Problem statement: Can you duplicate, word for word, the stretch of the listing below from the line containing "t Exhibition in Karachi" through the line containing "Atif Aslam Fans", and nothing more?

Material for this exercise:
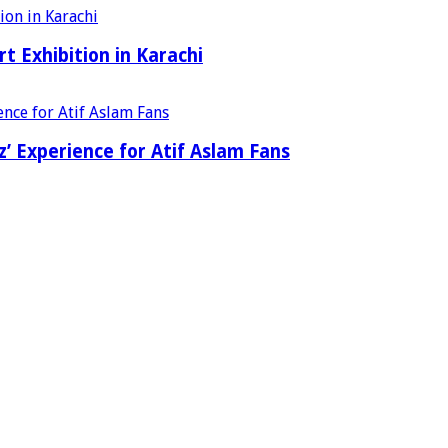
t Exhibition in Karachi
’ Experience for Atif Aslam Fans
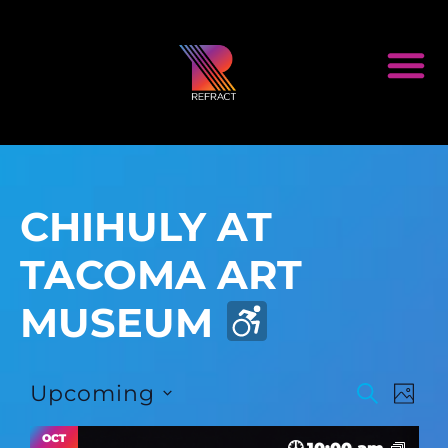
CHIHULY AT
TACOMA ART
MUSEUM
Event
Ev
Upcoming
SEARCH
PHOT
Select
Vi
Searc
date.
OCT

...

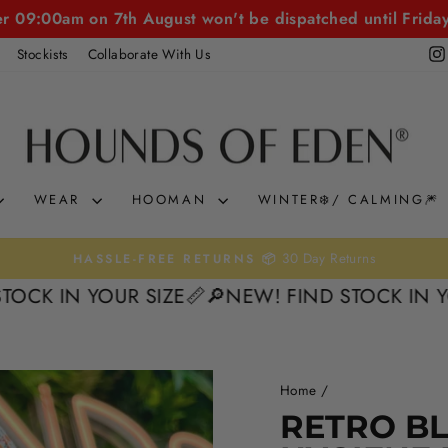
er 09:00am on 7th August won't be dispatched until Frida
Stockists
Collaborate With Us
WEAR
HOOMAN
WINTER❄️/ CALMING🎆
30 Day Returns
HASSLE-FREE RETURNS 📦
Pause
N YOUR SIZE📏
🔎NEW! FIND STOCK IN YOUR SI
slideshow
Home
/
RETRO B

* * *

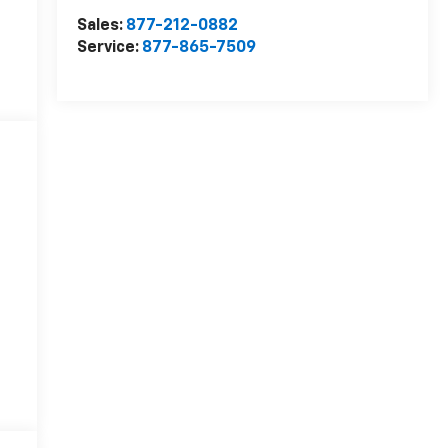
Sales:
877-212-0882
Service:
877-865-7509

Answer space:
t Exhibition in Karachi
’ Experience for Atif Aslam Fans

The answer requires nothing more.